Ainda assim, a docente norte-americana escreveu no Twitter que não acredita que as sanções aos oligarcas russos sirvam para derrubar o Governo: “Putin é o protector deles. Se ele se for embora, eles perdem os activos que têm na Rússia e podem enfrentar acusações de corrupção ou pior. Por muito tristes que fiquem por perder os seus bens no Ocidente, os oligarcas têm mais a perder se Putin não estiver lá para os proteger.”

Uma ideia semelhante é defendida por Wolfgang Münchau na The Spectator. “Apreender os iates de alguns oligarcas é uma das muitas formas de não resolver este problema”, escreveu, defendendo que se devia parar de importar gás e petróleo à Rússia (uma opção já rejeitada por Berlim).

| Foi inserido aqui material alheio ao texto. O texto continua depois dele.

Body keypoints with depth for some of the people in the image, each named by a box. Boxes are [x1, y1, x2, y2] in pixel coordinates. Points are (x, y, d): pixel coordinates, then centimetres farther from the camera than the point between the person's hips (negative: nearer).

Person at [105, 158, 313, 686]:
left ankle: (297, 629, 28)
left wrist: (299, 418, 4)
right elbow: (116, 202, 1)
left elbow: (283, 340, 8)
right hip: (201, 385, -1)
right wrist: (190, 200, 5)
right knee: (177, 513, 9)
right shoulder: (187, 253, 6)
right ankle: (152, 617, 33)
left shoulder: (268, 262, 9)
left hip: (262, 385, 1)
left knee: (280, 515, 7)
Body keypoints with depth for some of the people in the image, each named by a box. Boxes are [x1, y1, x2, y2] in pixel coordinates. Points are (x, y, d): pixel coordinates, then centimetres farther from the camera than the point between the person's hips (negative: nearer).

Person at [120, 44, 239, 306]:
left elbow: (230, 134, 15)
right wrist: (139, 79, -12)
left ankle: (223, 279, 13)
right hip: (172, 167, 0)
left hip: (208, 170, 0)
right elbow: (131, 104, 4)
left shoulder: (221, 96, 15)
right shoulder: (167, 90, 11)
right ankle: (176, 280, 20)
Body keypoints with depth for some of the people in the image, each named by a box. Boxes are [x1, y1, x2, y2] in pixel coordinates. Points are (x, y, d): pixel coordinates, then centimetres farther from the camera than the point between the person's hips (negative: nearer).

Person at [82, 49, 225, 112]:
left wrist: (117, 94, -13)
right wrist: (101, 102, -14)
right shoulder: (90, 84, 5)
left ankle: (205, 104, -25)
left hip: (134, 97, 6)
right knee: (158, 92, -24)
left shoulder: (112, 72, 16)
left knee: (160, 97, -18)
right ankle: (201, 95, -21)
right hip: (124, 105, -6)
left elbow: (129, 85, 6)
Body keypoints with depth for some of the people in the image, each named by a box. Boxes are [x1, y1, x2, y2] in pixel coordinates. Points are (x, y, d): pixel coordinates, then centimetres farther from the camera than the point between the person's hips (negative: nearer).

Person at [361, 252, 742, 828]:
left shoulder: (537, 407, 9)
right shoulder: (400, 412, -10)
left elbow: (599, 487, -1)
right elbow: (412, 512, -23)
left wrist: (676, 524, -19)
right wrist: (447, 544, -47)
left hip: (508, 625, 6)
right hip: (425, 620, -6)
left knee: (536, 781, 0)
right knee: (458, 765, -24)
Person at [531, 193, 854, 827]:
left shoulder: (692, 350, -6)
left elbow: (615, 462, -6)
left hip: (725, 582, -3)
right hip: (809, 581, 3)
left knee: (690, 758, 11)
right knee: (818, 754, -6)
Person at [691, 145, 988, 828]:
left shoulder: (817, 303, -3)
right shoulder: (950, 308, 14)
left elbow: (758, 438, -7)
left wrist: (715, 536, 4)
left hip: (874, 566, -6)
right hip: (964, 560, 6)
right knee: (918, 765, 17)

Num país em que praticamente toda a comunicação social independente suspendeu ou foi obrigada a suspender a sua actividade e as principais redes sociais não estão a funcionar, as fontes de informação mais relevantes neste momento são detidas, financiadas ou condicionadas pelo Kremlin. Se as referências à guerra são escassas ou inexistentes, o impacto económico das sanções no dia-a-dia é impossível de esconder. Já se sente e a União Europeia e os EUA acreditam que vai piorar ainda mais.

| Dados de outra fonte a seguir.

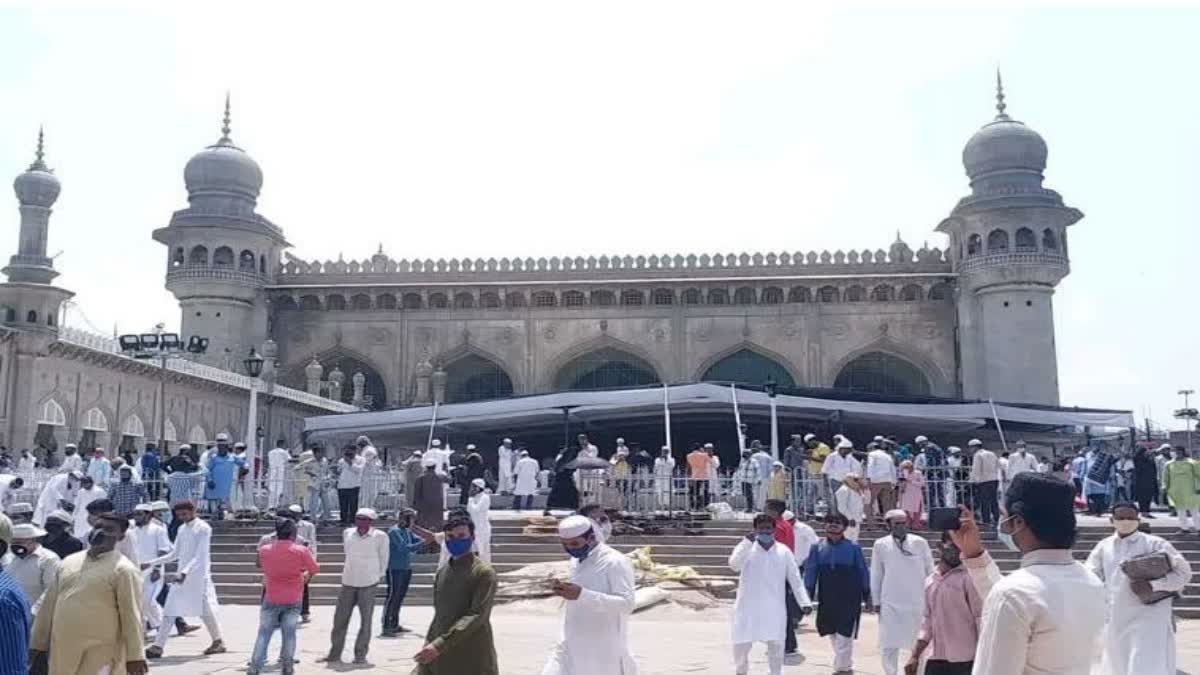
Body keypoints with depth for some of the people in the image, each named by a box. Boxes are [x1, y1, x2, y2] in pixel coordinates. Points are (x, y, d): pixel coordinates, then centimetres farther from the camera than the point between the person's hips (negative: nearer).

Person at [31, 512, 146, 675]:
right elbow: (49, 605, 16)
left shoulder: (123, 569, -8)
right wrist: (37, 643, 15)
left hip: (100, 655, -6)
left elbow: (131, 615, -12)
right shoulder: (68, 562, 11)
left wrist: (135, 656, -16)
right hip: (61, 651, 6)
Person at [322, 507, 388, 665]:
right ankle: (334, 654, 18)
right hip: (348, 582, 4)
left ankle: (360, 655, 12)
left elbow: (384, 558, 2)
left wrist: (379, 575, 7)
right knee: (340, 618, 7)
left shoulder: (380, 536, -8)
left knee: (365, 620, 2)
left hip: (368, 583, -4)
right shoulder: (348, 533, 4)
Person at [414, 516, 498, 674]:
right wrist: (428, 645, 11)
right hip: (439, 658, 6)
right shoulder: (441, 572, 10)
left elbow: (477, 616, -19)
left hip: (473, 659, -6)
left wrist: (439, 645, -25)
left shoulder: (484, 572, -10)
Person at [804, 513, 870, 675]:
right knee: (832, 634, 14)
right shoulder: (818, 548, 1)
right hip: (827, 600, 3)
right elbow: (810, 571, 3)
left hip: (849, 600, -3)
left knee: (844, 634, -6)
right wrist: (808, 594, -3)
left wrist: (867, 596, 5)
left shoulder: (853, 548, -3)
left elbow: (863, 573, 3)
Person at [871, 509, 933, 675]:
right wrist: (877, 601, 5)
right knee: (888, 645, 2)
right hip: (890, 603, 0)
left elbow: (930, 571, 6)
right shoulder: (880, 545, -2)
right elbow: (876, 575, 5)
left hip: (918, 602, 0)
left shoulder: (920, 543, -2)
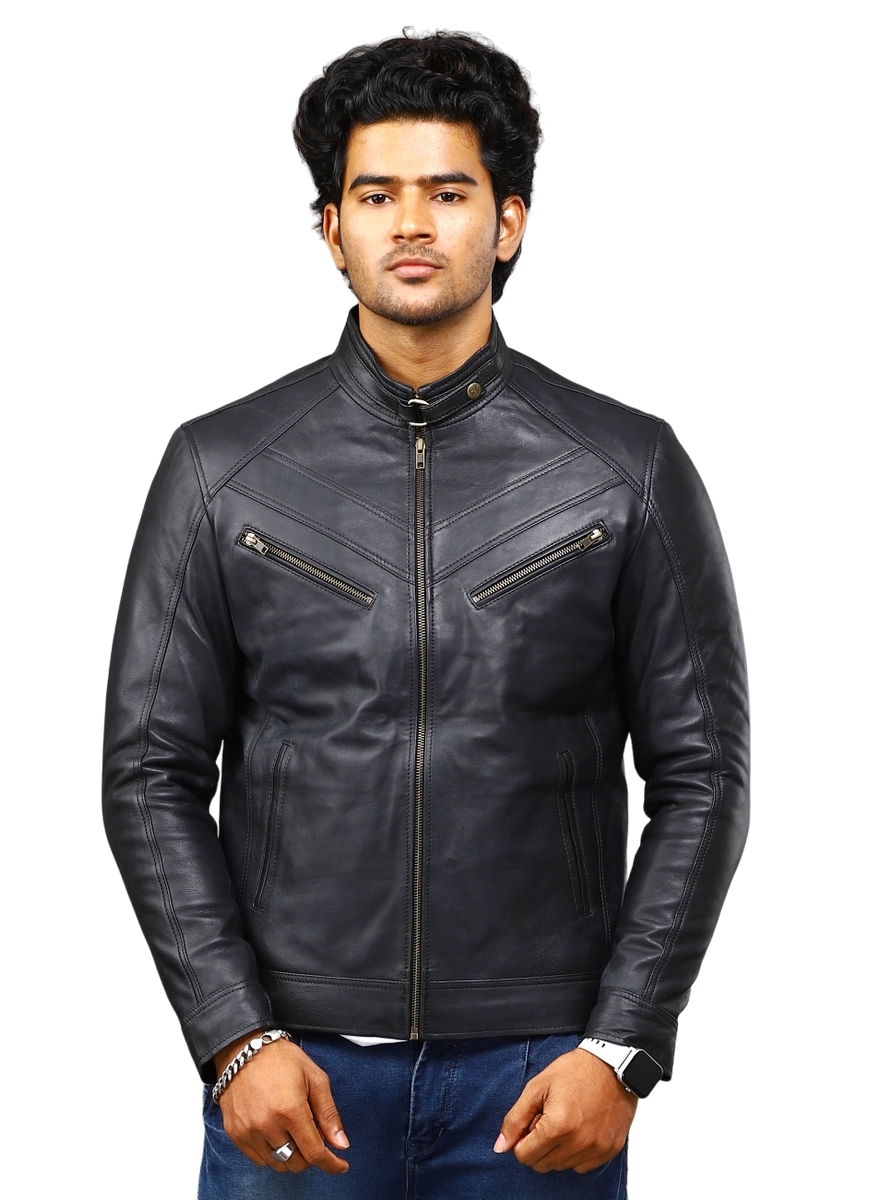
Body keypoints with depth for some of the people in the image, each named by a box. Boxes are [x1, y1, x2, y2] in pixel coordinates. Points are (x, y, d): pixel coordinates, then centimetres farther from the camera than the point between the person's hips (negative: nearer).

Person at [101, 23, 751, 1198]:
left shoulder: (631, 472, 0)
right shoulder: (221, 469, 2)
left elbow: (700, 774, 0)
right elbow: (155, 772, 2)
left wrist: (623, 1052, -7)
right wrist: (237, 1038, -7)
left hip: (540, 1072, 0)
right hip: (295, 1067, 1)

Mas não é líquido que isso venha a ter o efeito de maior pressão popular sobre Putin. Uma sondagem do centro de inquéritos Levada, divulgada na sexta-feira, mostra que a taxa de aprovação do Presidente russo atingiu em Fevereiro o valor mais alto desde Outubro de 2019, situando-se agora nos 71%. Está, ainda assim, longe dos 89% alcançados em 2015 e dos 83% de quando a Rússia invadiu a Geórgia, em 2008.

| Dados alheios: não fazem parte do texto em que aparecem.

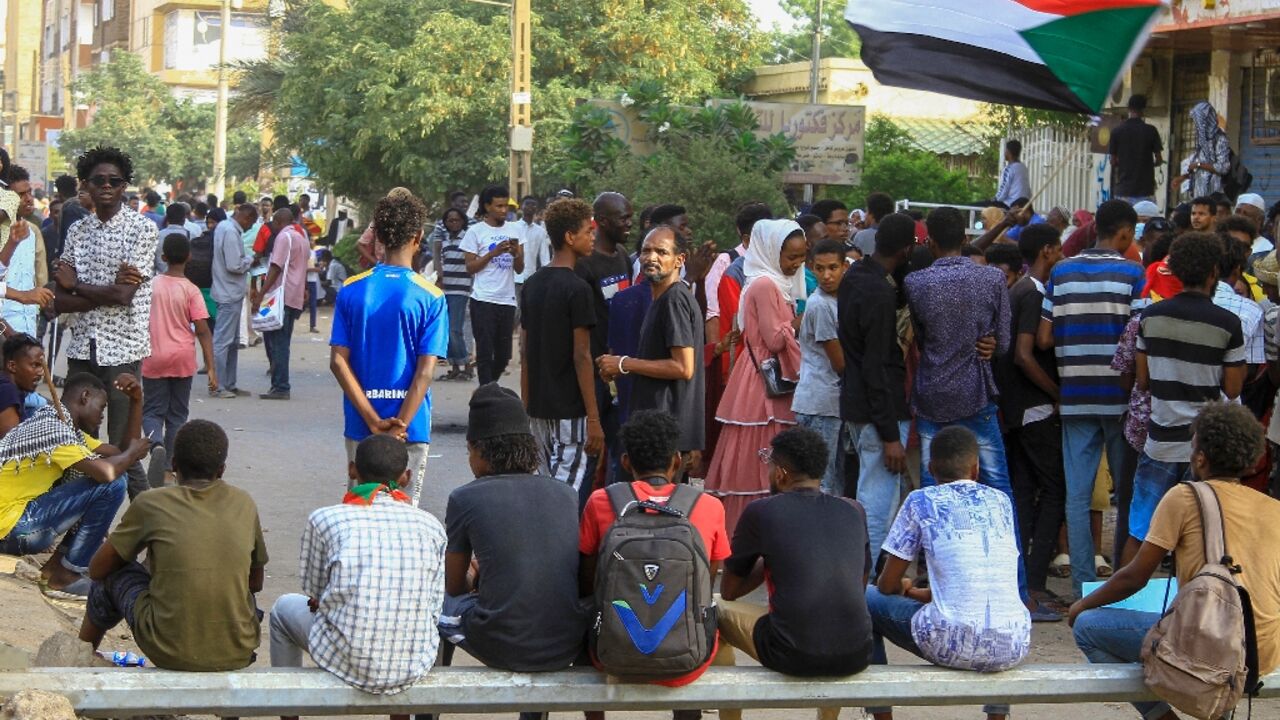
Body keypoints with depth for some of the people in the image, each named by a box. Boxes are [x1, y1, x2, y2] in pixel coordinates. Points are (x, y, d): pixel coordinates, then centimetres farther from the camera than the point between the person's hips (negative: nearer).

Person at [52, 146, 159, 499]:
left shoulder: (142, 229, -5)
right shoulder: (77, 231, 9)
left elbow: (123, 294, -15)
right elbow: (60, 301, 2)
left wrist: (75, 285, -3)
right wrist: (106, 291, -13)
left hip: (121, 350, -5)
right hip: (81, 349, 5)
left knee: (122, 448, -3)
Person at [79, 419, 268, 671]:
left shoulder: (150, 504, -2)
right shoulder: (243, 504, 5)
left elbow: (97, 569, 10)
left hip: (170, 653, -2)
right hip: (238, 654, 2)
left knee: (113, 577, 25)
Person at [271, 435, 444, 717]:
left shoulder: (324, 519, -5)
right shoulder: (430, 526, 2)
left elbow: (314, 596, 7)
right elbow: (433, 611, 5)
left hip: (344, 660, -2)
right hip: (414, 667, 2)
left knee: (284, 607, 30)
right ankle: (401, 713, 44)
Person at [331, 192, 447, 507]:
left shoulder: (352, 291, -1)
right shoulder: (431, 297, -8)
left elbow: (338, 362, -6)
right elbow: (426, 370, -14)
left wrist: (373, 421, -9)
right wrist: (400, 426, -13)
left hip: (360, 423, 2)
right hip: (411, 427, -2)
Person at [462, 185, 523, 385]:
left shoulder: (512, 231, 12)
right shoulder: (476, 231, -1)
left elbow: (519, 269, 12)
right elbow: (470, 267, -3)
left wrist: (516, 253, -9)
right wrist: (495, 252, -13)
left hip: (507, 299, 5)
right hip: (484, 300, -5)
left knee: (503, 355, 10)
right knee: (485, 352, -4)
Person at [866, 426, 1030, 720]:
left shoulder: (921, 502, 5)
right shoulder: (1001, 501, 16)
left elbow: (887, 585, 9)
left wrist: (904, 589, 34)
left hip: (952, 646, -4)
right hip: (1014, 647, 4)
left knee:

O trabalho de campo para este estudo terminou a 21 de Fevereiro, três dias antes da invasão da Ucrânia. A avaliação sobre o estado do país não é tão consensual como Putin: 52% dos russos pensam que o país está a ir “na direcção certa”, enquanto 38% consideram o contrário, havendo ainda 10% que acham a pergunta “difícil de responder”.

Nem o primeiro-ministro nem o Governo conseguem taxas de aprovação como as do Presidente, que também viu aumentar o nível de confiança sentido pelos cidadãos, de 33% para 34%. A subida maior neste indicador foi, contudo, a do ministro dos Negócios Estrangeiros, Serguei Lavrov, que saltou dos 11% para os 14% e ultrapassou o ministro da Defesa, Serguei Shoigu (12%), e o primeiro-ministro, Mikhail Mishustin (12%).

Outro estudo de opinião do mesmo centro, que terminou as entrevistas a 23 de Fevereiro (véspera do começo da invasão), mostra que a percentagem de pessoas que considera os EUA e a NATO responsáveis pelo agravamento da situação na Ucrânia subiu de 50% em Novembro para 60% agora.